Thursday, September 19, 2013

The back pain most surgeons won't find - CNN.com


The back pain most surgeons won't find

By Dr. Nick Shamie, Special to CNN
updated 7:35 AM EDT, Wed September 18, 2013
The sacroliac, or SI, joint, bears and transfers weight and movement from your upper body to your legs.
The sacroliac, or SI, joint, bears and transfers weight and movement from your upper body to your legs.

STORY HIGHLIGHTS
  • Studies show 20 to 25% of all chronic lower back pain comes from the sacroliac joint
  • Most spine surgeons aren't trained to look at this joint and may miss it in a patient
  • Finding out if the SI joint is the source of pain is usually pretty easy, Dr. Nick Shamie says
Editor's note: Dr. Nick Shamie is Chief of Orthopaedic Spine Surgery at Ronald Reagan UCLA Medical Center and is a professor of orthopedic surgery and neurosurgery at UCLA School of Medicine.
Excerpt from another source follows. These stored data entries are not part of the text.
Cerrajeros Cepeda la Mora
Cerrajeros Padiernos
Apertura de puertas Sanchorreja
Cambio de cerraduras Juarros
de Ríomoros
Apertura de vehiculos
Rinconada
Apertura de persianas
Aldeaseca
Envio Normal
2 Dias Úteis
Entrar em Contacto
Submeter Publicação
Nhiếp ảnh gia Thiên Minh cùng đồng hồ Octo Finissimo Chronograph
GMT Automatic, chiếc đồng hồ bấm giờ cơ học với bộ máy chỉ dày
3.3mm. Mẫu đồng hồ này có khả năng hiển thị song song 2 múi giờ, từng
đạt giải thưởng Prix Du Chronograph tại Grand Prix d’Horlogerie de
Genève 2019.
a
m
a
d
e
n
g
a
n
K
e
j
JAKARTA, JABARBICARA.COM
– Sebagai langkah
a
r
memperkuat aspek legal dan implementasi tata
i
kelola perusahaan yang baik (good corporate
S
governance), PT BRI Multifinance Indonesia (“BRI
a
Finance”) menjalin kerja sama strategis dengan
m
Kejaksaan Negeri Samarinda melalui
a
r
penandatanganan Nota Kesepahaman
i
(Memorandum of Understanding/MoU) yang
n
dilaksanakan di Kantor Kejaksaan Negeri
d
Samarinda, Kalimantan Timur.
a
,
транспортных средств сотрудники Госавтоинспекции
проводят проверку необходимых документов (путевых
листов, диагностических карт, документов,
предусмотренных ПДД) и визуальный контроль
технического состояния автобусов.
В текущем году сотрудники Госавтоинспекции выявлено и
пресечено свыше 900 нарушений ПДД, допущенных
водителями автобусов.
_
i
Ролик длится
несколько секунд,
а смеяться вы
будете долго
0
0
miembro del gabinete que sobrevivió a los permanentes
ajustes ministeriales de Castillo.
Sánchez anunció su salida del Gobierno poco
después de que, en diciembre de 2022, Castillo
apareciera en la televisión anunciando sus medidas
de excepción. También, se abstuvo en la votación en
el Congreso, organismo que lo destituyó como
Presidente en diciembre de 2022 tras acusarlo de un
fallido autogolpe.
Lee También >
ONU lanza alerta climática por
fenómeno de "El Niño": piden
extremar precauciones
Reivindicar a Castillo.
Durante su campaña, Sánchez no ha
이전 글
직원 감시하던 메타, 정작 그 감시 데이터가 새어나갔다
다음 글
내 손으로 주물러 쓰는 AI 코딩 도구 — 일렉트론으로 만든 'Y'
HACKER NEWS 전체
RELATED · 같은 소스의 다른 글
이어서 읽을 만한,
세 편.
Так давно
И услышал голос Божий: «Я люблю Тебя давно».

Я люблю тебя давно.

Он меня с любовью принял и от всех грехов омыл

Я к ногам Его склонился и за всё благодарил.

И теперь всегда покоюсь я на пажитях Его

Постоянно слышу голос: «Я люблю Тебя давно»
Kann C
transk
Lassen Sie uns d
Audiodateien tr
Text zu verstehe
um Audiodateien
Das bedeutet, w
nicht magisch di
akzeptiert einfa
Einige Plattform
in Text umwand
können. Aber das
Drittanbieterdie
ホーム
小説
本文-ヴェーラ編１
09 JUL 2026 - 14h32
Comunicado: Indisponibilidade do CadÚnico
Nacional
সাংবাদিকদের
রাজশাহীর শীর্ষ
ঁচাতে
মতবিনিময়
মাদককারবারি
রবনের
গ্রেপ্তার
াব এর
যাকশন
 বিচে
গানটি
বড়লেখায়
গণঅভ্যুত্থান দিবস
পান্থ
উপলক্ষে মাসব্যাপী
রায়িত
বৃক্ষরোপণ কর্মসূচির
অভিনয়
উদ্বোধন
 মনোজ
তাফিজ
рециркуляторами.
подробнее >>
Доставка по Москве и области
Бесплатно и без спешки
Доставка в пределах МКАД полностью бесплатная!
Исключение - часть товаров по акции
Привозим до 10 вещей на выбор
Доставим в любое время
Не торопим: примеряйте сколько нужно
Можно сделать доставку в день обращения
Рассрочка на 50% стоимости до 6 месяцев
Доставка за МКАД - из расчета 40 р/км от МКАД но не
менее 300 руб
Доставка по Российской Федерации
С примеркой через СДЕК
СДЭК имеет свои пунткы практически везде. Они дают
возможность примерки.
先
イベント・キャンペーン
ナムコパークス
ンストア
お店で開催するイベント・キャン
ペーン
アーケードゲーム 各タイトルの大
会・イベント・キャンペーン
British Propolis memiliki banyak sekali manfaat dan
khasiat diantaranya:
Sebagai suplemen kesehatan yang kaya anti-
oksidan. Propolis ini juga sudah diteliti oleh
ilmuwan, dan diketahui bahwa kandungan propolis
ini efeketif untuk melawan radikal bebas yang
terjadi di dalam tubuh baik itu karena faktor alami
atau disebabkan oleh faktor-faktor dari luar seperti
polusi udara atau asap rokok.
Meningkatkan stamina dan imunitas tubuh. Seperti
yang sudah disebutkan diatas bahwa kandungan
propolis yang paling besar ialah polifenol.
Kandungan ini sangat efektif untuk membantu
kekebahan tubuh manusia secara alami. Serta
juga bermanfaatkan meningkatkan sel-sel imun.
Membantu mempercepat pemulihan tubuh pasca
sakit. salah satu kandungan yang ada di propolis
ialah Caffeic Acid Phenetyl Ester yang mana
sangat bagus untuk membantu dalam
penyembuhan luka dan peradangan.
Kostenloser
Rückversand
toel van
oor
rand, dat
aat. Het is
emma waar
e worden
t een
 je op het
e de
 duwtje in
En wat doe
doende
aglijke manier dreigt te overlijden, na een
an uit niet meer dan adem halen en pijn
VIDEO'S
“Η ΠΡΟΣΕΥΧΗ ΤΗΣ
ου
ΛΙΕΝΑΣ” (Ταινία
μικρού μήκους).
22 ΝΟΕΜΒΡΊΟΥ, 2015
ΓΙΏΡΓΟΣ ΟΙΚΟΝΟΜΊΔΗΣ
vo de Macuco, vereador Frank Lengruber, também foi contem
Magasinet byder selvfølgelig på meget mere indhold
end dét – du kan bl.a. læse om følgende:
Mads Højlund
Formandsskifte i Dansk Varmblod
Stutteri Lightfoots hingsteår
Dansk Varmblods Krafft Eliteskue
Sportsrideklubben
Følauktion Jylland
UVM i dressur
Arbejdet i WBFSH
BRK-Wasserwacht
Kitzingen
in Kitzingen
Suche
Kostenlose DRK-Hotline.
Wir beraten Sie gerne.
He is also President of the American College of Spine Surgery.
(CNN) -- Tom wasn't accustomed to not knowing the right answer. A business executive in his 50s, he had been suffering from agonizing back pain for nearly two years, and all his doctors could tell him was that they couldn't find the cause or an appropriate treatment.
So Tom did what most people wouldn't -- he started researching to find a doctor anywhere in the world who could help him.
The problem, as it turned out, was that Tom's doctors were looking at his spine for the source of his pain, and that's not where it was coming from. He was suffering from sacroiliac joint dysfunction, the deterioration of the two joints on the side of the lower spine that connect it to the pelvis.
Studies have found that 20 to 25% of all chronic lower back pain comes not from the spine but from the sacroliac, or SI, joint, which bears and transfers weight and movement from your upper body to your legs. When the ligaments wear out and the SI joint becomes unstable, it can generate a similar kind of sharp back pain -- or sciatica-like pain down your leg -- as a ruptured disc.